La noche de mayo se había extendido por Oslo.

Las nubes eran de un gris negruzco y pasaban tan bajo sobre la ciudad que la última planta del hotel Plaza desaparecía. Daba la impresión de que el esbelto y severo edificio se disolvía en la nada contra el cielo. El aire era fresco, pero algunas ráfagas de aire más cálido proporcionaban la promesa de un mañana mejor.

Yngvar Stubø nunca se acababa de llevar bien con la primavera. No le gustaban los contrastes del tiempo: pasar del tórrido calor del verano a tres gélidos grados sobre cero, de la lluvia helada hasta las temperaturas para bañarse, todo por bruscas oleadas e imprevisibles giros. Era imposible vestirse con sensatez. Por la mañana iba al despacho con jersey para protegerse del frío, y a la hora del almuerzo estaba empapado en sudor. La impulsiva propuesta de celebrar una fiesta con barbacoa que por la mañana parecía una buena idea, por la tarde podía convertirse en una pesadilla de frío.

La primavera olía mal, le parecía a él. Sobre todo en el centro. El clima cálido desvelaba la basura del invierno, la podredumbre del otoño anterior y los excrementos de incontables perros que no deberían vivir en la ciudad.

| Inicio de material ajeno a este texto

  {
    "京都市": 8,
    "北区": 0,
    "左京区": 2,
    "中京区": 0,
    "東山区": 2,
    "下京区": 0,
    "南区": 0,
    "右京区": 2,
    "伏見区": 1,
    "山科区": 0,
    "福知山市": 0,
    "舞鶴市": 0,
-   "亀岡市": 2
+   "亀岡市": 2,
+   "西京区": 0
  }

A Yngvar lo que le gustaba era el otoño, sobre todo noviembre. Lluvia sin pausa, con una temperatura en homogéneo descenso y que, en el mejor de los casos, traía la nieve a principios del Adviento. Noviembre sólo olía a humedad y a frío, y era un mes tristísimo y previsible que le ponía enseguida de buen humor.

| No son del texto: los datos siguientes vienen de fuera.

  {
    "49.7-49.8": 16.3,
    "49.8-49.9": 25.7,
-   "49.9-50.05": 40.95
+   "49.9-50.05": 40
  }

Mayo, en cambio, era otra historia.

Se sentó en un banco e inspiró hondo. El espejo de agua del Parque Medieval se rizaba delicadamente con el leve viento. No se veía un alma. Incluso los pájaros, que en esta época del año montaban un jaleo tremendo de la mañana a la noche, se habían retirado por aquel día. Un pequeño grupo de patos descansaba junto a la orilla con el pico bajo el ala. Únicamente un rechoncho pato macho deambulaba contento por ahí, haciendo guardia para la familia.